Kevin and I simul-climbed the couloir on pretty hard ice. Dinner plates galore and I bear the bruises to prove it! Great climb on ice to the top-out of chute; terrific weather, no smoke issues. I was quite surprised that the chute held out so well this year!
Not much ice, mostly neve and snow, but still a fun climb.
...mostly neve, but fun none the less! I can see why this route is so popular...easy approach, beautiful area and easy enough climbing to make it fun but still challenging. Loved it!
Blair and I soloed the far right couloir in perfect conditions and weather. 6.5 hrs total and even had time to enjoy the scenery. Loved it!
climbed it twice, once when the first log post in here was made and again, solo up, solo down. a very mellow time!
Sweet stuff! brought 7 ice screws, .3-2" rock pro and ran up it with travis
1st experience with the infamous Sierra bullet ice. climbed with Paul Garry and Charles Irving. no summit as we topped out late.
Great ice climb! The ice was more brittle along the moat than it was out on the face. Started the first belay in a moat to the side of the couloir & led 3 pitches to the top.
Swapped leads with Chris Gibson on a beautiful early fall day. There were 3.5 pitches of good ice in the couloir.

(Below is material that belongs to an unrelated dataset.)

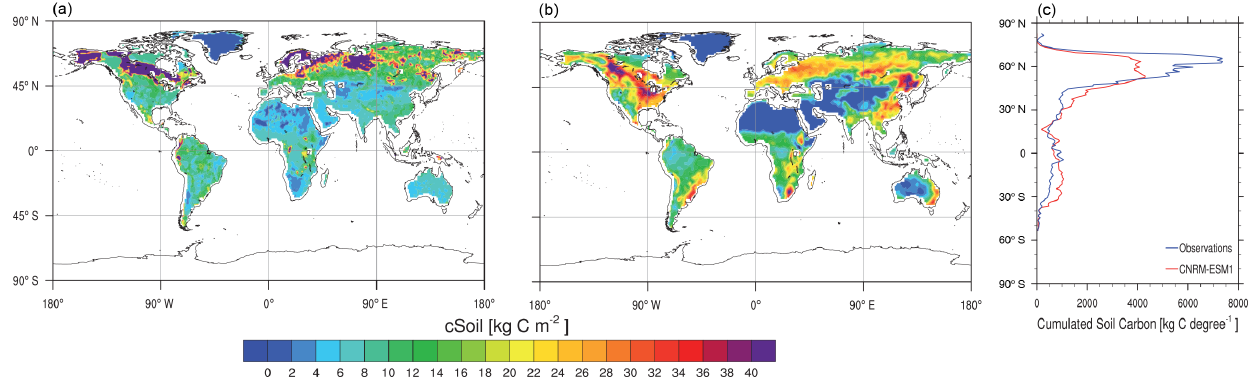
Figure 13. Stocks of modern soil organic carbon (cSoil) as estimated from the FAO/IIASA/ISRIC/ISSCAS/JRC (2012) Harmonized World Soil Database (a) and as simulated by CNRM-ESM1 (b) averaged over 1986–2005. Panel (c) represents the zonally cumulated soil organic stock in function of latitude for both observation-based estimates (in blue) and CNRM-ESM1 (in red). Tracers: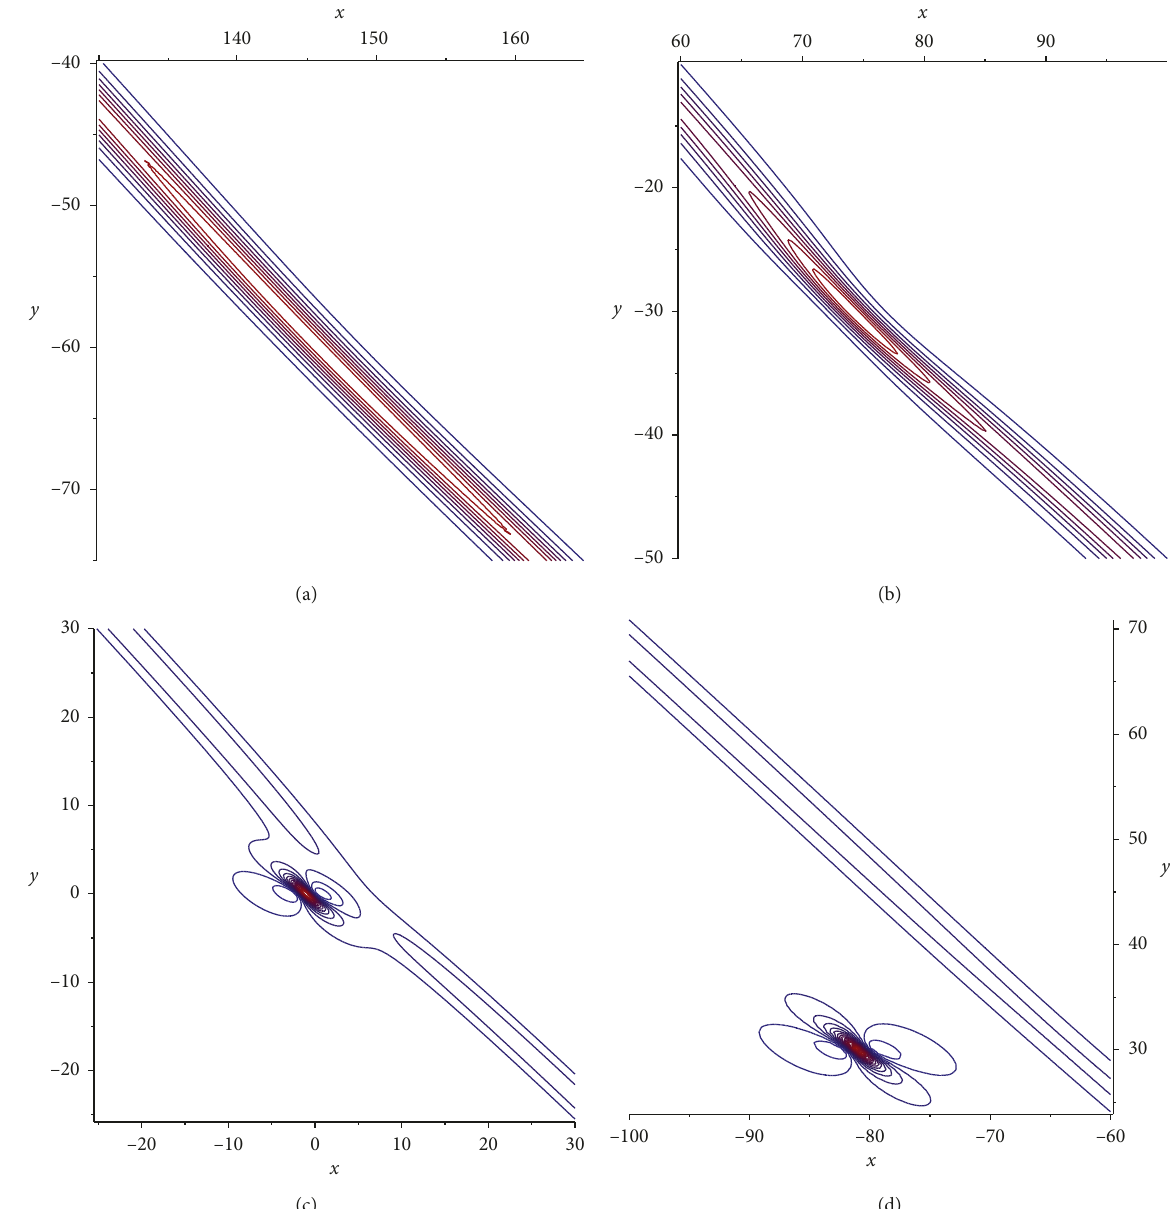
Figure 4: The contour plot of solution (25) with z � 0 and different time t : (a) t � − 40; (b) t � − 20; (c) t � 0; (d) t �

Just a bit of a bergschrund on the lower left side, but nothing to worry about yet. We soloed up to a patch of ice and pitched it out from there. I led pitches 1 and 3. The route seemed to be well-traveled.
Also climbed this one in 2004, 2005, and 2006.
Climbed with Forjan. This was my first Alpine Ice lead. We soloed the first pitch of neve and completed the climb in a total of 3-60 meter pitches. The route was in shape and a great first ice lead. We caught the 2:15 water taxi for a relaxing finish to a great day. Did it in about 10 hours wtih help from the boat.
This was my first multi-pitch ice climb and it was a good calf burner.
Great route with neve and ice climbing combined. Rock pro existed for small cams. A classic route!
Climbed, skied and snowboarded this line. Wonderful route!
Great climb, reasonable ice. Lots of rockfall though--staying right definitely helped. Got caught in a storm halfway up.
First ice climb (turned from snow to blue ice about halfway up). Got me hooked!
Had an awesome time on my first ice climb. I think I shared the route with Kovarpa, who blew by my slow beginner self. Climbed the couloir but didn't summit due to time, so hopefully I'll come back for that eventually.
with Kris and Vendula. Fun, good ice. Reasonably quick for a party of three (3 hrs). This climb never gets old...
My second couloir. Climbed with Miguel and Joan. One leader, two side-by-side followers. I lead the 1st and 3rd pitch switching leads with Miguel. Climbed the last 1/2 pitch in about 3 minutes after sitting at belay for 90 minutes, because I just could not wait to get to the sun.
BTW...I dropped my right glove off the top of the 3rd, and it slid into the moat halfway up P2 on the left. If someone *happens* to grab it, PM me. Thanks!
Climbed with Will and Joan on a windy and cold day for August (first cold front of the season). Good ice.